Winterworld: The Stranded

Winterworld: The Stranded
Winterworld The Stranded review
  • North American Publisher / ISBN: IDW - 978-1-63140-256-2
  • Volume No.: 3
  • Release date: 2015
  • UPC: 9781631402562
  • Contains adult content?: no
  • Does this pass the Bechdel test?: no
  • Positive minority portrayal?: no
  • CATEGORIES: Action Thriller

A third Winterworld graphic novel continues Scully and Wynn’s trek across a future Earth now almost entirely covered in ice, and follows up on their circumstances from La Niña where a woman stole their truck and we’d seen a particularly nasty killer on their trail.
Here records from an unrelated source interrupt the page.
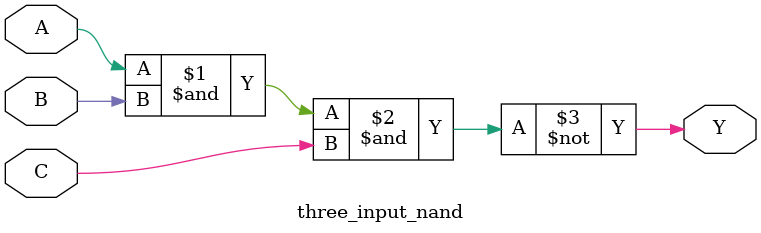
<source format=v>
module three_input_nand (
  input A,
  input B,
  input C,
  output Y
);

  assign Y = ~ (A & B & C);

endmodule
</source>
Both feature early among the terror of Scully and Wynn facing a polar bear.

Is it artist Tomás Giorello’s little joke that one early would-be mugger wears goggles very similar to Flash villain Captain Cold? It may be complete coincidence, but is a neat visual effect. Giorello isn’t as precise as earlier artist Jackson Guice, nor quite as gritty as series co-creator Jorge Zaffino, but nevertheless one hell of a talent, giving the locations and situations the action dynamism they need.

Without their truck Scully and Wynn are far more vulnerable, and Chuck Dixon piles on the handicaps beyond that. As before, it’s Dixon supplying exactly what the audience wants, prioritising the threats and varying them. The plot this time around has Scully and Wynn endangered via an entirely understandable case of mistaken identity, and a wedge driven between the lead characters. Is Scully too cynical and paranoid or is Wynn too gullible and naive? Events keep moving fast, and Dixon quickens the pace further by taking leaps between chapters. It results in the intended thriller.

Tommy Lee Edwards draws the standalone ‘Wynn’s Tale’, his art taking inspiration from Zaffino’s work on the first Winterworld story, gritty, yet detailed. It illustrates man’s inhumanity to man, thankfully not too graphically, as Wynn recalls her early years. While seemingly at odds with the parents she’s now searching for, it makes its points powerfully and betters the lead feature for an injection of poignancy. Anyone who’s enjoyed the earlier Winterworld has satisfaction guaranteed with The Stranded. The shame is that in order to acquire the following ‘Frozen Fleet’ in book form it means buying Winterworld: Better Angels, Colder Hearts which also reprints this and La Niña, so money depending, that’s a better bet.